### Extrait fourni
####
Le disciple bien aimé, nous ne pouvons lui donner un prénom ou un visage. Figure d’autorité, figure identitaire, nous sommes invités par lui à entrer dans ce même degré d’intimité avec le Christ. En croyant sans voir, ni corps, ni ressuscité. En contemplant seulement le vide. En acceptant que la foi commence, là où la vue s’arrête. En acceptant, que ce vide, nous pouvons le remplir librement de sens, pour vivre l’essentiel de notre vie. Victor Hugo écrivait face au décès de sa fille : nos chers défunts sont les invisibles mais ils ne sont pas les absents.
Voir autrement…
Le disciple que Jésus aimait, du verbe d’amour surabondant, en Jean 13 et 19, devient dans notre récit en Jean 20, le disciple que Jésus aimait avec le verbe philia : aimer avec amitié. C’est plus personnel.
Ce matin, à sa suite, nous pouvons comprendre, que nous aussi, nous pouvons passer à un autre niveau relationnel avec le Christ. Voir autrement… Contempler et croire… Certes, nous sommes déjà les bien aimés de Dieu, au moyen de sa grâce, par son amour surabondant gratuit et inaliénable. C’est ainsi. Nous n’avons rien eu à faire pour cela. Mais nous pouvons être dans un degré d’intimité supérieur avec le Christ, c’est-à-dire devenir son ami, son témoin fidèle, son interprète privilégié. Non pas un super héros de la foi, performant, sans doute, ni faiblesses. Mais un intime. Et reconnaitre par là même, nos frères et nos sœurs en Christ comme des intimes. Et ceci, en contemplant le vide ? En voyant autrement, oui. En faisant une conversion de nos yeux, de notre intelligence. En s’en remettant à l’invisible. Et non pas à l’absurde. Tout est dans le regard de la foi. Contempler la présence dans l’invisible. Pour y puiser une espérance nouvelle.
####
### Données fournies
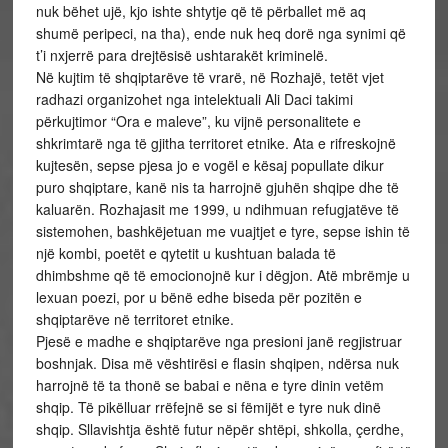
nuk bëhet ujë, kjo ishte shtytje që të përballet më aq
shumë peripeci, na tha), ende nuk heq dorë nga synimi që
t’i nxjerrë para drejtësisë ushtarakët kriminelë.
Në kujtim të shqiptarëve të vrarë, në Rozhajë, tetët vjet
radhazi organizohet nga intelektuali Ali Daci takimi
përkujtimor “Ora e maleve”, ku vijnë personalitete e
shkrimtarë nga të gjitha territoret etnike. Ata e rifreskojnë
kujtesën, sepse pjesa jo e vogël e kësaj popullate dikur
puro shqiptare, kanë nis ta harrojnë gjuhën shqipe dhe të
kaluarën. Rozhajasit me 1999, u ndihmuan refugjatëve të
sistemohen, bashkëjetuan me vuajtjet e tyre, sepse ishin të
një kombi, poetët e qytetit u kushtuan balada të
dhimbshme që të emocionojnë kur i dëgjon. Atë mbrëmje u
lexuan poezi, por u bënë edhe biseda për pozitën e
shqiptarëve në territoret etnike.
Pjesë e madhe e shqiptarëve nga presioni janë regjistruar
boshnjak. Disa më vështirësi e flasin shqipen, ndërsa nuk
harrojnë të ta thonë se babai e nëna e tyre dinin vetëm
shqip. Të pikëlluar rrëfejnë se si fëmijët e tyre nuk dinë
shqip. Sllavishtja është futur nëpër shtëpi, shkolla, çerdhe,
####
Recopiez, dans l'extrait sur le disciple bien-aimé, le passage qui va de « Le disciple bien » jusqu'à « pas les absents. ».

### Réponse
Le disciple bien aimé, nous ne pouvons lui donner un prénom ou un visage. Figure d’autorité, figure identitaire, nous sommes invités par lui à entrer dans ce même degré d’intimité avec le Christ. En croyant sans voir, ni corps, ni ressuscité. En contemplant seulement le vide. En acceptant que la foi commence, là où la vue s’arrête. En acceptant, que ce vide, nous pouvons le remplir librement de sens, pour vivre l’essentiel de notre vie. Victor Hugo écrivait face au décès de sa fille : nos chers défunts sont les invisibles mais ils ne sont pas les absents.